### Halaman
********************

Reaksi yang mungkin mereka terima paling-paling: 1) dirisak oleh pengguna Instagram lain, 2) komentarnya dilaporkan atau dihapus, 3) diafirmasi oleh laki-laki pengguna Instagram yang lain. Sulit membayangkan mereka bakal dipetisi.
Faktor lain yang juga mungkin membuat Young Lex dipermasalahkan adalah diksi yang dipakainya. Buat sebagian orang, frasa “bahan coli” terdengar begitu vulgar dan tidak layak ditunjukkan di ruang publik, plus audiens dapat berasumsi bahwa Young Lex benar-benar melakukan masturbasi dengan melihat foto para personel Blackpink.
Bayangkan frasa tersebut dengan “alat stimulasi” atau “penggugah hasrat”. Sama-sama dapat bermakna seksual, tapi terdengar kurang frontal dan tentunya tak “menjual”. Atau, bila yang disebut-sebutnya hanya “cantik”, “seksi”, “mulus”, warganet mungkin tidak akan semarah itu kepadanya karena kata-kata tersebut lumrah didengar, walaupun ujung-ujungnya ya menilai tubuh juga.
Orang-orang lebih cepat bereaksi ketika berhubungan dengan seksualitas, apalagi di Indonesia. Ambil diksi lain. Biasanya orang lebih risih ketika mendengar kata-kata “entot” dan “kontol” dibanding “sanggama” atau “fuck” dan “penis” atau “kemaluan laki-laki”. Berlandaskan ajaran berbahasa dan bertata krama yang diterima dari generasi ke generasi, kita memilah perilaku seseorang yang layak dan tidak, kendati kata apa pun yang dipilihnya sebenarnya bermakna sama.

********************

### Baris Data
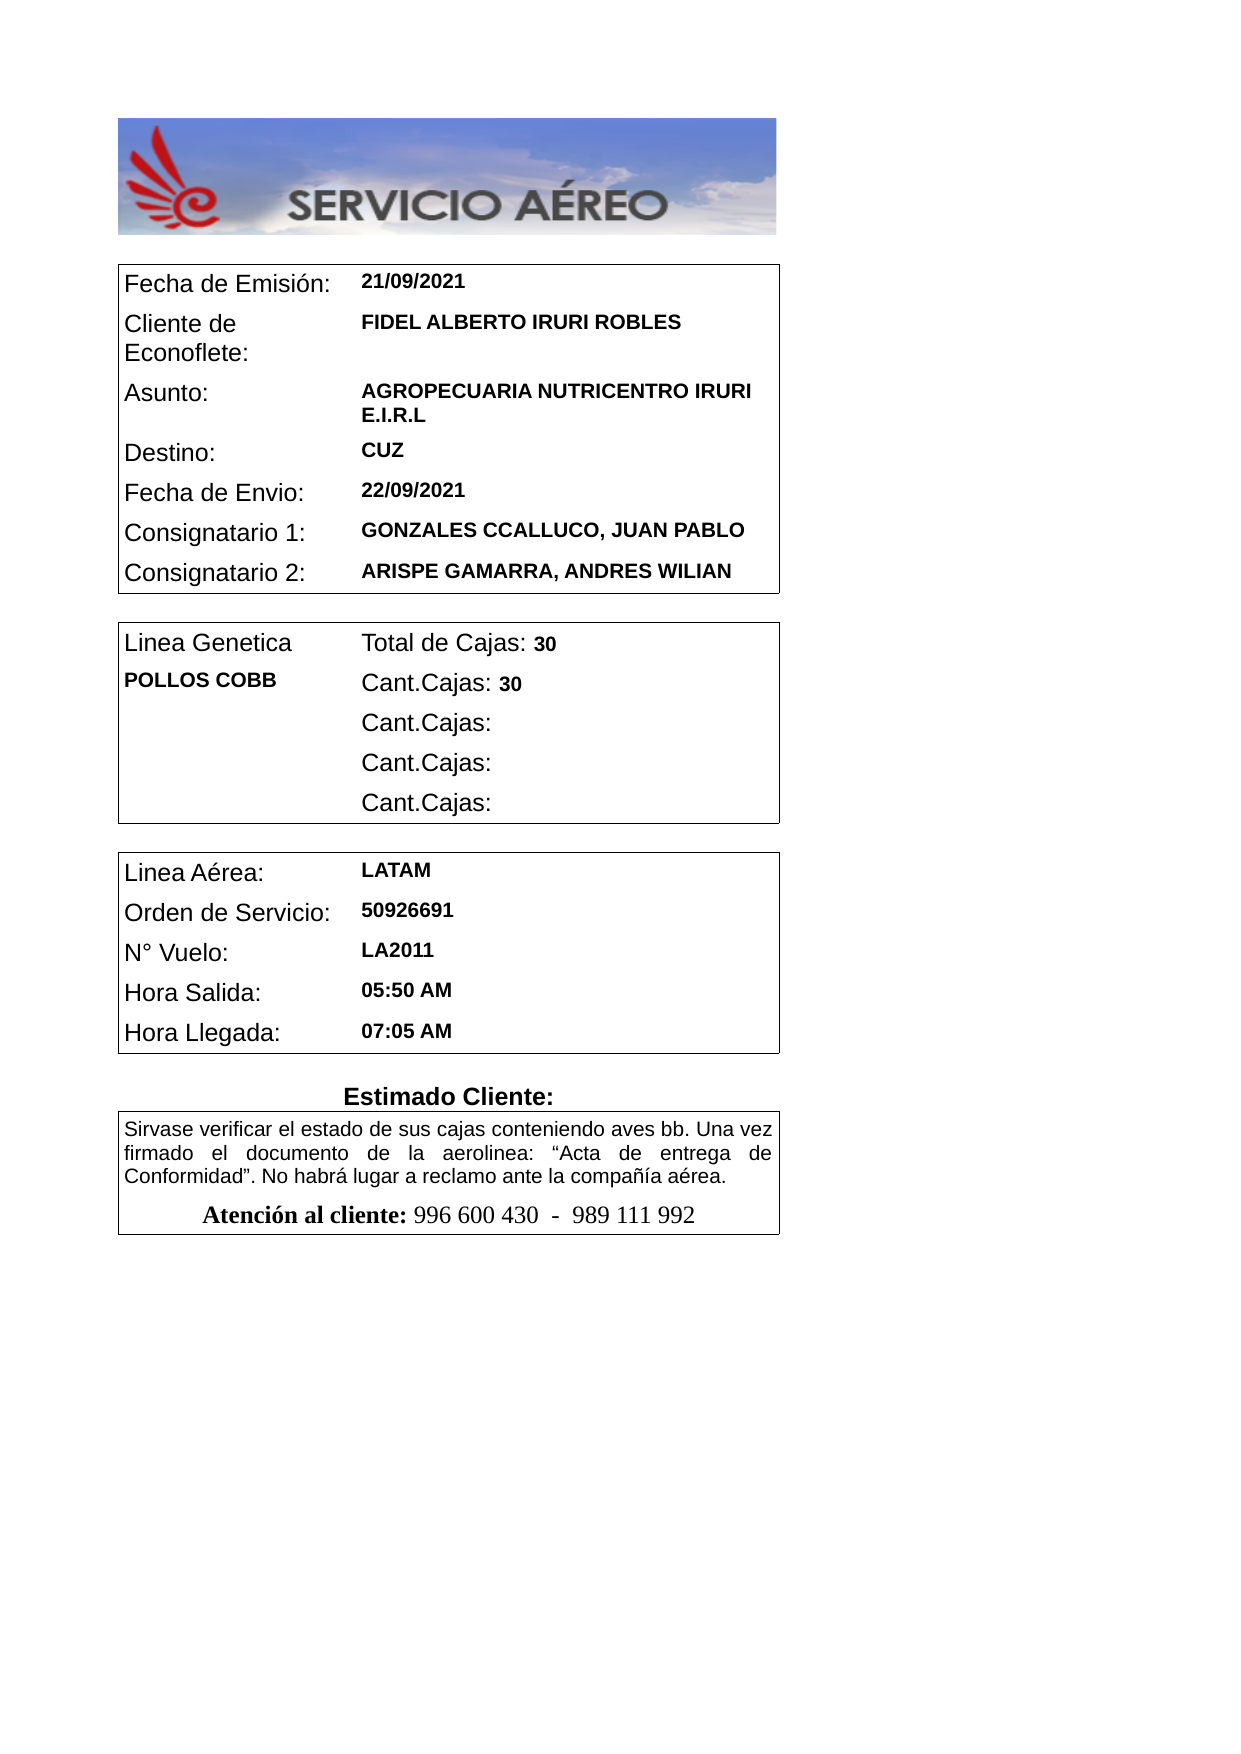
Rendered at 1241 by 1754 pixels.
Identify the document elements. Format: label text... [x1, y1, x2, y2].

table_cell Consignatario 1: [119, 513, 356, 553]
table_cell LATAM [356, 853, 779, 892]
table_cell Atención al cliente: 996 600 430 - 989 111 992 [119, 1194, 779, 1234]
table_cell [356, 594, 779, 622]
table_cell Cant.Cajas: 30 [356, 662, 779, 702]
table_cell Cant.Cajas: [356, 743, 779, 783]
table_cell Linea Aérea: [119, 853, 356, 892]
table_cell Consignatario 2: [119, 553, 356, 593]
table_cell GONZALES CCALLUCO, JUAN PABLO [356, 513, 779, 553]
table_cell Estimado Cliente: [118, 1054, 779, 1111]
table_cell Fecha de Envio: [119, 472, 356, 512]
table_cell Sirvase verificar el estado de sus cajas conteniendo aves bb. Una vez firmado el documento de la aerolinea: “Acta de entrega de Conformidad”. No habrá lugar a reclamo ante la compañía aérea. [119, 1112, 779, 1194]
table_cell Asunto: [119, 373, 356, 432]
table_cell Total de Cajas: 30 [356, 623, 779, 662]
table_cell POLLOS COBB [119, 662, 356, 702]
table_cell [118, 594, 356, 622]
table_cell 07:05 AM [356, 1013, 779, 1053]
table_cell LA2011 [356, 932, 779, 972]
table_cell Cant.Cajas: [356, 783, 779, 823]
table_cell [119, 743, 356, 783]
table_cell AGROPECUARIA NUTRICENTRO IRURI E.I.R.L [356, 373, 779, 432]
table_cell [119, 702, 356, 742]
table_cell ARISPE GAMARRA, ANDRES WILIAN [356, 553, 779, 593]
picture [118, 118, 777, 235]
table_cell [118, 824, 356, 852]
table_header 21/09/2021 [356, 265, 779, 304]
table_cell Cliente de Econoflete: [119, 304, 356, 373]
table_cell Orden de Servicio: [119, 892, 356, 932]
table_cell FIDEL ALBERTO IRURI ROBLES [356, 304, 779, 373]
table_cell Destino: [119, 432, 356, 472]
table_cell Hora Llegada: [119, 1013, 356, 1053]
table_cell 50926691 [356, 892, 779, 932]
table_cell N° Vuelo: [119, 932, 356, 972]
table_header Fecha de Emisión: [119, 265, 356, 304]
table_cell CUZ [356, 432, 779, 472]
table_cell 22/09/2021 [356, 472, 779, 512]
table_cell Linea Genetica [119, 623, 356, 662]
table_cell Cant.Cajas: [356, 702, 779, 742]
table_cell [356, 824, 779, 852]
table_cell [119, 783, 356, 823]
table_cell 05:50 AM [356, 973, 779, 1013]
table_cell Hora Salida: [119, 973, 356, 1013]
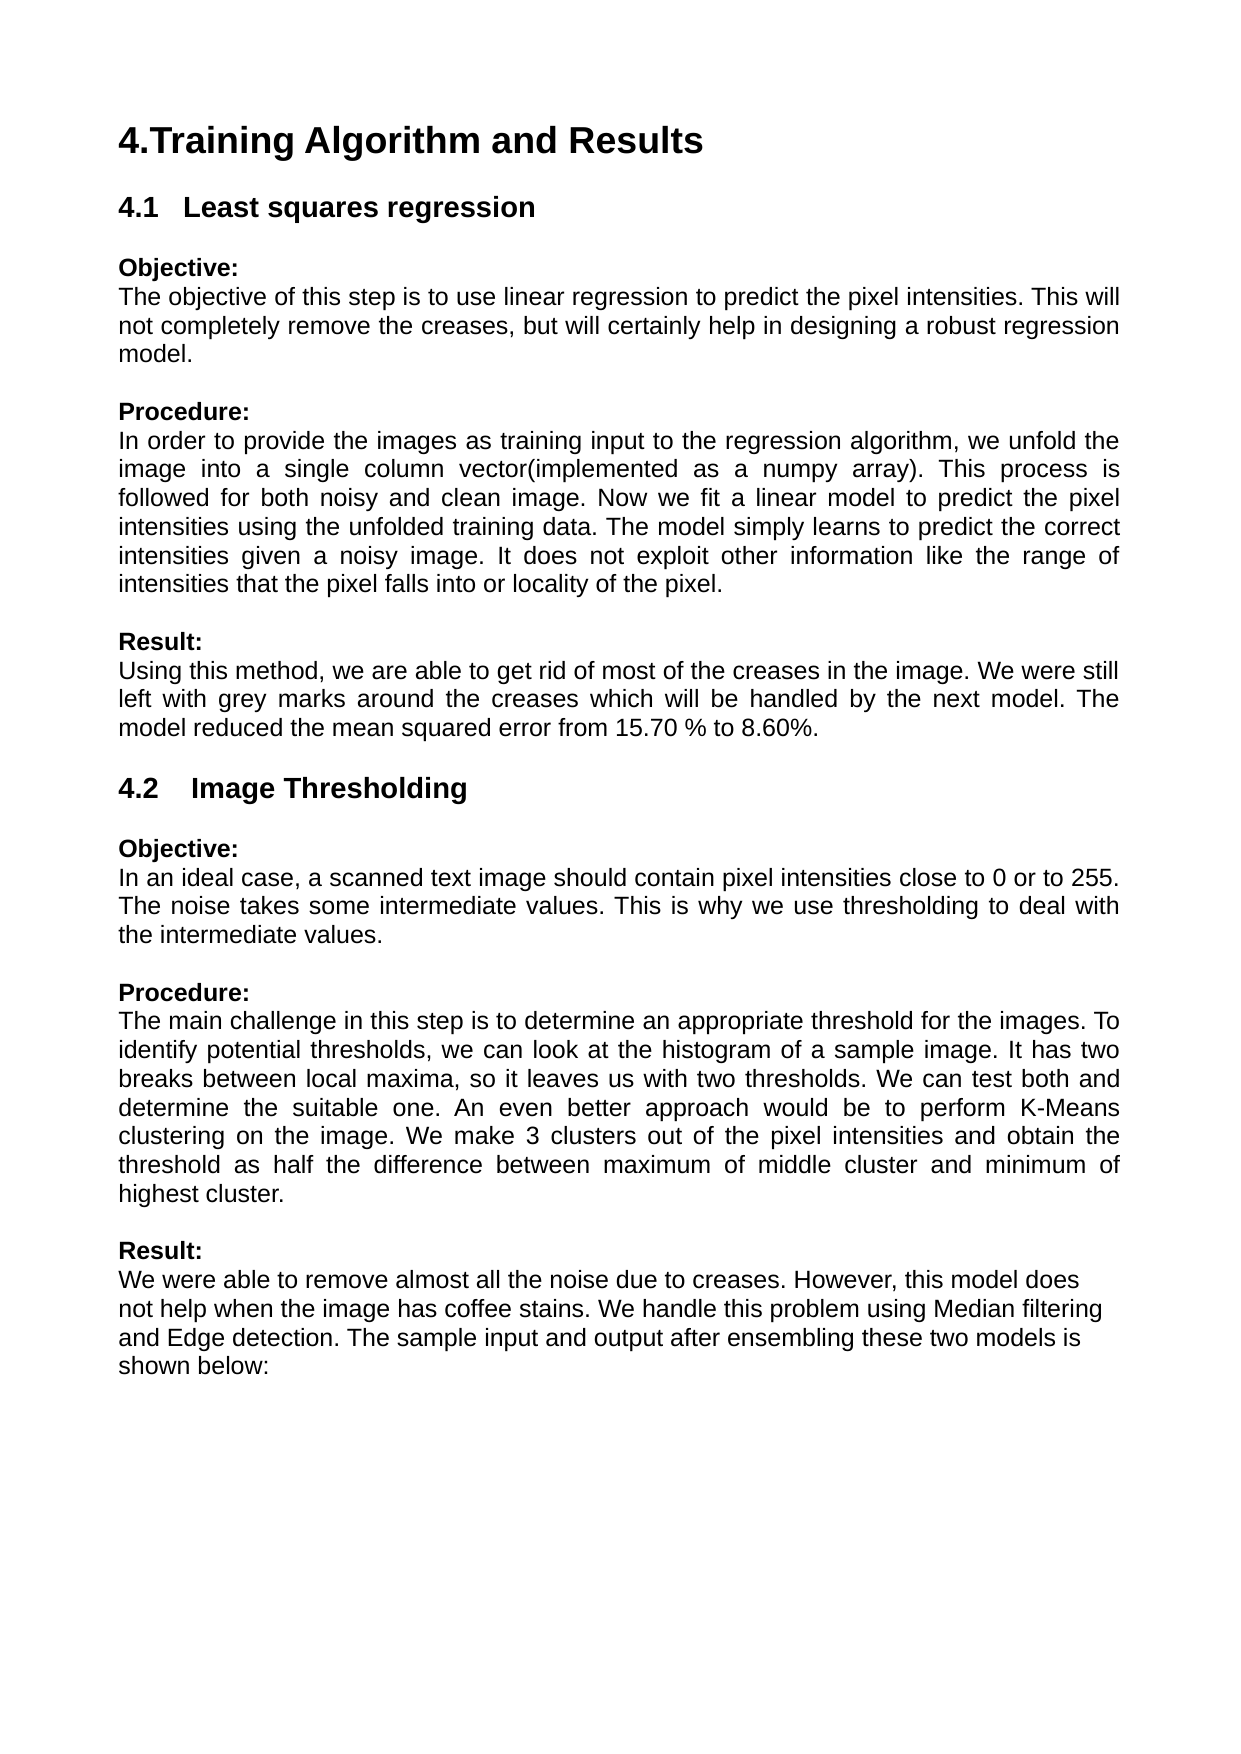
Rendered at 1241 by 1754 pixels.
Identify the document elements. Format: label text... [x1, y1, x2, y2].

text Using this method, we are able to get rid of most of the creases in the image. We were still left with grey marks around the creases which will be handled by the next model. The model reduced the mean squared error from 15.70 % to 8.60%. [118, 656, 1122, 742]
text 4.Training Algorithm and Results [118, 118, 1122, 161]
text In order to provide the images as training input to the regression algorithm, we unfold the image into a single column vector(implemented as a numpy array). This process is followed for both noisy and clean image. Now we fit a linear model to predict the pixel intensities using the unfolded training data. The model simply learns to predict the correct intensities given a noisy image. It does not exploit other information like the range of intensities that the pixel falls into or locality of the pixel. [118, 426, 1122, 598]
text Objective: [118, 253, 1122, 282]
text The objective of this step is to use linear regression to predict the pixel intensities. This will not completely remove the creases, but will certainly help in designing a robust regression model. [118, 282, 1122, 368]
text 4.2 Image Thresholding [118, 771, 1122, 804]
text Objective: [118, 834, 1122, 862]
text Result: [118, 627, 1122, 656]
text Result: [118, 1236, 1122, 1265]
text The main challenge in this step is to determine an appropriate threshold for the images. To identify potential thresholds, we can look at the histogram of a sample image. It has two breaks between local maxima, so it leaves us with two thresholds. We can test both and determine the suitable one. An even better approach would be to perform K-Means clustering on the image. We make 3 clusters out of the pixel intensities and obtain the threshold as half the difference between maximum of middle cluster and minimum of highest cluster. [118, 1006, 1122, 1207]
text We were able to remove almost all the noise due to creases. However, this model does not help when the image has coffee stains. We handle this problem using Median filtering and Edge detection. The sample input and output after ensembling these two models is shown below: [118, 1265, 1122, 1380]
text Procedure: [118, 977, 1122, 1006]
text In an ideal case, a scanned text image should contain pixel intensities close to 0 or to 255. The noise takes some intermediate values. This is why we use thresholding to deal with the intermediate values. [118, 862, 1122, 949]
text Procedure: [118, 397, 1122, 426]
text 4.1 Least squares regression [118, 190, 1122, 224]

********************

### Petunjuk Tugas
1. Jawab pertanyaan berikut berdasarkan halaman.
(a) Frasa apa dari Young Lex yang bagi sebagian orang terdengar begitu vulgar?
(b) Dua frasa apa yang dibayangkan halaman sebagai pengganti yang terdengar kurang frontal?
(c) Di negara mana, menurut halaman, orang lebih cepat bereaksi terhadap hal yang berhubungan dengan seksualitas?
2. Daftarkan semua kata yang menurut halaman lumrah didengar sehingga warganet mungkin tidak akan semarah itu.
Jawab dengan berpegang pada halaman saja.

### Jawaban Tugas
1.
(a) "bahan coli"
(b) "alat stimulasi" dan "penggugah hasrat"
(c) Indonesia

2.
- cantik
- seksi
- mulus